Dataset excerpts:
—————

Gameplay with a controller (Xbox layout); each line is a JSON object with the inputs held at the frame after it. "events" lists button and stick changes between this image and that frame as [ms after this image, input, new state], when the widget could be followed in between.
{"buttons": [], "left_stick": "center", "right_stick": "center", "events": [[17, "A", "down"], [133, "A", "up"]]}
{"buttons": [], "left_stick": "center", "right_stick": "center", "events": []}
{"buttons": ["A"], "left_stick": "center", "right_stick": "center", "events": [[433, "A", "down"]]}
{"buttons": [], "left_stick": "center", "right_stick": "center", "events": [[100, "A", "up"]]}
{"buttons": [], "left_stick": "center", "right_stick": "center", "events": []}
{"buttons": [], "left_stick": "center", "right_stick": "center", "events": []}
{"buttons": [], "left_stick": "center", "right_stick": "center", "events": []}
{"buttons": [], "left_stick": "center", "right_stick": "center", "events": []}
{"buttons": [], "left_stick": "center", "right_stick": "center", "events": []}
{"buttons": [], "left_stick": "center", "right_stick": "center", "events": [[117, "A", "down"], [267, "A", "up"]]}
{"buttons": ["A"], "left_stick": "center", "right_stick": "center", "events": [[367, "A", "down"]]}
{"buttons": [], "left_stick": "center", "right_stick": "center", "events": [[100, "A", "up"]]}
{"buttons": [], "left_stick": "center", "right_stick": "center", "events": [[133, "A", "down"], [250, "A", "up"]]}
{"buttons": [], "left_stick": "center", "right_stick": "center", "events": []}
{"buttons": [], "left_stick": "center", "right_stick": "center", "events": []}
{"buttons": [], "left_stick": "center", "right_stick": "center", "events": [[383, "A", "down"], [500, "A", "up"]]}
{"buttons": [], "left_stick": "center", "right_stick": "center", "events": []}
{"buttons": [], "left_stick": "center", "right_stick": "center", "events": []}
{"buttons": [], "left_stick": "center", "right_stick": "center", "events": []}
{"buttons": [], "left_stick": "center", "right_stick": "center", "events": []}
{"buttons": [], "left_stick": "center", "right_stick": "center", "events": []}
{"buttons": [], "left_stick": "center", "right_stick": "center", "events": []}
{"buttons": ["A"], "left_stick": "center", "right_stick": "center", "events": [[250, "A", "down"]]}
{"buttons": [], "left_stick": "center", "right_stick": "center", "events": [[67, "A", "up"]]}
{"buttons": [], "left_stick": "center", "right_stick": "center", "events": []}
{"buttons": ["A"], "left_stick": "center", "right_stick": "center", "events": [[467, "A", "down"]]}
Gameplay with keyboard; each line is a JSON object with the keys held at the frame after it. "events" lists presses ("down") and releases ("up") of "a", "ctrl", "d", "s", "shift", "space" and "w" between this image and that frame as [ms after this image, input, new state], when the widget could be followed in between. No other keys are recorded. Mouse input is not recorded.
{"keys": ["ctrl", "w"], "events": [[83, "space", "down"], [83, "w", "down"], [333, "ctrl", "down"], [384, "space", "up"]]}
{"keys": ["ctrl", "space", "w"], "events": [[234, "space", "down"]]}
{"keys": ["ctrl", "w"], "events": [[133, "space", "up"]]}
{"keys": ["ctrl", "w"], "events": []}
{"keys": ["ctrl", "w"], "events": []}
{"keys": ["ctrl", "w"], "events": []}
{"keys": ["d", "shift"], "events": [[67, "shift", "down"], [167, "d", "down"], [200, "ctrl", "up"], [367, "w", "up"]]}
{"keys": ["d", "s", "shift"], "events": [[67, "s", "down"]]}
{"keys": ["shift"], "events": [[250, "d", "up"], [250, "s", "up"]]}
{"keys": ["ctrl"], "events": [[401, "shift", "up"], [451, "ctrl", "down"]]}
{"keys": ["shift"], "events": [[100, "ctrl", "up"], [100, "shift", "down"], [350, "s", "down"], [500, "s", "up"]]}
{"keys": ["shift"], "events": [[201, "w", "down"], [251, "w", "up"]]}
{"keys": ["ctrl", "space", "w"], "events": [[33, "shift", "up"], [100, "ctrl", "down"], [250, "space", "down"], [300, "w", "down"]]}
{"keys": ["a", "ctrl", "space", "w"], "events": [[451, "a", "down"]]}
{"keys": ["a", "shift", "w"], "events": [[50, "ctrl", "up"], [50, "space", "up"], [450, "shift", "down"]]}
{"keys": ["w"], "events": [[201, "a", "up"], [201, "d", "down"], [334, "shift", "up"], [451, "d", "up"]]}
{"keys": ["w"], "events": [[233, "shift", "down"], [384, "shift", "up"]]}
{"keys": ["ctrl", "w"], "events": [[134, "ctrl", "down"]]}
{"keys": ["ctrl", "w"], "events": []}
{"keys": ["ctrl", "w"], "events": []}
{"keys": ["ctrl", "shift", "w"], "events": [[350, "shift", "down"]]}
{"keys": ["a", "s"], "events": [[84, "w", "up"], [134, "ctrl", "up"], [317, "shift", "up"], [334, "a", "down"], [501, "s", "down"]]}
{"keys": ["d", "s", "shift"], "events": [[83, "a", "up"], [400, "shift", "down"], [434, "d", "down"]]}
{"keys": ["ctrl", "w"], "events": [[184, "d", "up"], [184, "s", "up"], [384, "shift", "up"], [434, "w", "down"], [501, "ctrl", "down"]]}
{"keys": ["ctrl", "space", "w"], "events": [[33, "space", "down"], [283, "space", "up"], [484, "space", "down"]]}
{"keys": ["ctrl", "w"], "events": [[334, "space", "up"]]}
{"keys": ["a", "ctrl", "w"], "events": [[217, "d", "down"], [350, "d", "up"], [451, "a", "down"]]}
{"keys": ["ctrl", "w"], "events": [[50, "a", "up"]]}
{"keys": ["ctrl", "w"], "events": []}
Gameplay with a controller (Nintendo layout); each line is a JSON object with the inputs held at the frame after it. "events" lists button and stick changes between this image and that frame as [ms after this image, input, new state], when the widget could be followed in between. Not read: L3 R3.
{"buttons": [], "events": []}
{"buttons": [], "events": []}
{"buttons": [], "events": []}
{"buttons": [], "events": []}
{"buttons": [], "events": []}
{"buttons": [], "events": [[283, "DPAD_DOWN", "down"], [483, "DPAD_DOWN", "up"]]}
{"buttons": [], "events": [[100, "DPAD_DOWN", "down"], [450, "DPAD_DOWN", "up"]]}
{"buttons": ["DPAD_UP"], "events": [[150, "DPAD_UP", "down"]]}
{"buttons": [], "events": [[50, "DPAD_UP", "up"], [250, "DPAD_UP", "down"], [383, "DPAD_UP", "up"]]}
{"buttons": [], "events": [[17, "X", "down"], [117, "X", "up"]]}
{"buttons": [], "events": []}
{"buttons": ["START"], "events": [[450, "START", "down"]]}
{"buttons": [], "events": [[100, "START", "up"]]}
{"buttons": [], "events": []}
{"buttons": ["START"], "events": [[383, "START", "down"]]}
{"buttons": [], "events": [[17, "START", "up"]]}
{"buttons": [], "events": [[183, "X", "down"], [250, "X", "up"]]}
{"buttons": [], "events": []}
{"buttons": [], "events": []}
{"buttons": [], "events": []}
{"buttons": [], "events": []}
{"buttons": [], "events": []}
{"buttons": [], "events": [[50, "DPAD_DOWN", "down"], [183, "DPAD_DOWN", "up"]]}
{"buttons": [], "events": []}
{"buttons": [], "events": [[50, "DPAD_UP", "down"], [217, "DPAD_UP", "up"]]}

—————

- [Problem details]: The records above should be restated word for word in their entirety.

- [Answer for this exercise]:
Gameplay with a controller (Xbox layout); each line is a JSON object with the inputs held at the frame after it. "events" lists button and stick changes between this image and that frame as [ms after this image, input, new state], when the widget could be followed in between.
{"buttons": [], "left_stick": "center", "right_stick": "center", "events": [[17, "A", "down"], [133, "A", "up"]]}
{"buttons": [], "left_stick": "center", "right_stick": "center", "events": []}
{"buttons": ["A"], "left_stick": "center", "right_stick": "center", "events": [[433, "A", "down"]]}
{"buttons": [], "left_stick": "center", "right_stick": "center", "events": [[100, "A", "up"]]}
{"buttons": [], "left_stick": "center", "right_stick": "center", "events": []}
{"buttons": [], "left_stick": "center", "right_stick": "center", "events": []}
{"buttons": [], "left_stick": "center", "right_stick": "center", "events": []}
{"buttons": [], "left_stick": "center", "right_stick": "center", "events": []}
{"buttons": [], "left_stick": "center", "right_stick": "center", "events": []}
{"buttons": [], "left_stick": "center", "right_stick": "center", "events": [[117, "A", "down"], [267, "A", "up"]]}
{"buttons": ["A"], "left_stick": "center", "right_stick": "center", "events": [[367, "A", "down"]]}
{"buttons": [], "left_stick": "center", "right_stick": "center", "events": [[100, "A", "up"]]}
{"buttons": [], "left_stick": "center", "right_stick": "center", "events": [[133, "A", "down"], [250, "A", "up"]]}
{"buttons": [], "left_stick": "center", "right_stick": "center", "events": []}
{"buttons": [], "left_stick": "center", "right_stick": "center", "events": []}
{"buttons": [], "left_stick": "center", "right_stick": "center", "events": [[383, "A", "down"], [500, "A", "up"]]}
{"buttons": [], "left_stick": "center", "right_stick": "center", "events": []}
{"buttons": [], "left_stick": "center", "right_stick": "center", "events": []}
{"buttons": [], "left_stick": "center", "right_stick": "center", "events": []}
{"buttons": [], "left_stick": "center", "right_stick": "center", "events": []}
{"buttons": [], "left_stick": "center", "right_stick": "center", "events": []}
{"buttons": [], "left_stick": "center", "right_stick": "center", "events": []}
{"buttons": ["A"], "left_stick": "center", "right_stick": "center", "events": [[250, "A", "down"]]}
{"buttons": [], "left_stick": "center", "right_stick": "center", "events": [[67, "A", "up"]]}
{"buttons": [], "left_stick": "center", "right_stick": "center", "events": []}
{"buttons": ["A"], "left_stick": "center", "right_stick": "center", "events": [[467, "A", "down"]]}
Gameplay with keyboard; each line is a JSON object with the keys held at the frame after it. "events" lists presses ("down") and releases ("up") of "a", "ctrl", "d", "s", "shift", "space" and "w" between this image and that frame as [ms after this image, input, new state], when the widget could be followed in between. No other keys are recorded. Mouse input is not recorded.
{"keys": ["ctrl", "w"], "events": [[83, "space", "down"], [83, "w", "down"], [333, "ctrl", "down"], [384, "space", "up"]]}
{"keys": ["ctrl", "space", "w"], "events": [[234, "space", "down"]]}
{"keys": ["ctrl", "w"], "events": [[133, "space", "up"]]}
{"keys": ["ctrl", "w"], "events": []}
{"keys": ["ctrl", "w"], "events": []}
{"keys": ["ctrl", "w"], "events": []}
{"keys": ["d", "shift"], "events": [[67, "shift", "down"], [167, "d", "down"], [200, "ctrl", "up"], [367, "w", "up"]]}
{"keys": ["d", "s", "shift"], "events": [[67, "s", "down"]]}
{"keys": ["shift"], "events": [[250, "d", "up"], [250, "s", "up"]]}
{"keys": ["ctrl"], "events": [[401, "shift", "up"], [451, "ctrl", "down"]]}
{"keys": ["shift"], "events": [[100, "ctrl", "up"], [100, "shift", "down"], [350, "s", "down"], [500, "s", "up"]]}
{"keys": ["shift"], "events": [[201, "w", "down"], [251, "w", "up"]]}
{"keys": ["ctrl", "space", "w"], "events": [[33, "shift", "up"], [100, "ctrl", "down"], [250, "space", "down"], [300, "w", "down"]]}
{"keys": ["a", "ctrl", "space", "w"], "events": [[451, "a", "down"]]}
{"keys": ["a", "shift", "w"], "events": [[50, "ctrl", "up"], [50, "space", "up"], [450, "shift", "down"]]}
{"keys": ["w"], "events": [[201, "a", "up"], [201, "d", "down"], [334, "shift", "up"], [451, "d", "up"]]}
{"keys": ["w"], "events": [[233, "shift", "down"], [384, "shift", "up"]]}
{"keys": ["ctrl", "w"], "events": [[134, "ctrl", "down"]]}
{"keys": ["ctrl", "w"], "events": []}
{"keys": ["ctrl", "w"], "events": []}
{"keys": ["ctrl", "shift", "w"], "events": [[350, "shift", "down"]]}
{"keys": ["a", "s"], "events": [[84, "w", "up"], [134, "ctrl", "up"], [317, "shift", "up"], [334, "a", "down"], [501, "s", "down"]]}
{"keys": ["d", "s", "shift"], "events": [[83, "a", "up"], [400, "shift", "down"], [434, "d", "down"]]}
{"keys": ["ctrl", "w"], "events": [[184, "d", "up"], [184, "s", "up"], [384, "shift", "up"], [434, "w", "down"], [501, "ctrl", "down"]]}
{"keys": ["ctrl", "space", "w"], "events": [[33, "space", "down"], [283, "space", "up"], [484, "space", "down"]]}
{"keys": ["ctrl", "w"], "events": [[334, "space", "up"]]}
{"keys": ["a", "ctrl", "w"], "events": [[217, "d", "down"], [350, "d", "up"], [451, "a", "down"]]}
{"keys": ["ctrl", "w"], "events": [[50, "a", "up"]]}
{"keys": ["ctrl", "w"], "events": []}
Gameplay with a controller (Nintendo layout); each line is a JSON object with the inputs held at the frame after it. "events" lists button and stick changes between this image and that frame as [ms after this image, input, new state], when the widget could be followed in between. Not read: L3 R3.
{"buttons": [], "events": []}
{"buttons": [], "events": []}
{"buttons": [], "events": []}
{"buttons": [], "events": []}
{"buttons": [], "events": []}
{"buttons": [], "events": [[283, "DPAD_DOWN", "down"], [483, "DPAD_DOWN", "up"]]}
{"buttons": [], "events": [[100, "DPAD_DOWN", "down"], [450, "DPAD_DOWN", "up"]]}
{"buttons": ["DPAD_UP"], "events": [[150, "DPAD_UP", "down"]]}
{"buttons": [], "events": [[50, "DPAD_UP", "up"], [250, "DPAD_UP", "down"], [383, "DPAD_UP", "up"]]}
{"buttons": [], "events": [[17, "X", "down"], [117, "X", "up"]]}
{"buttons": [], "events": []}
{"buttons": ["START"], "events": [[450, "START", "down"]]}
{"buttons": [], "events": [[100, "START", "up"]]}
{"buttons": [], "events": []}
{"buttons": ["START"], "events": [[383, "START", "down"]]}
{"buttons": [], "events": [[17, "START", "up"]]}
{"buttons": [], "events": [[183, "X", "down"], [250, "X", "up"]]}
{"buttons": [], "events": []}
{"buttons": [], "events": []}
{"buttons": [], "events": []}
{"buttons": [], "events": []}
{"buttons": [], "events": []}
{"buttons": [], "events": [[50, "DPAD_DOWN", "down"], [183, "DPAD_DOWN", "up"]]}
{"buttons": [], "events": []}
{"buttons": [], "events": [[50, "DPAD_UP", "down"], [217, "DPAD_UP", "up"]]}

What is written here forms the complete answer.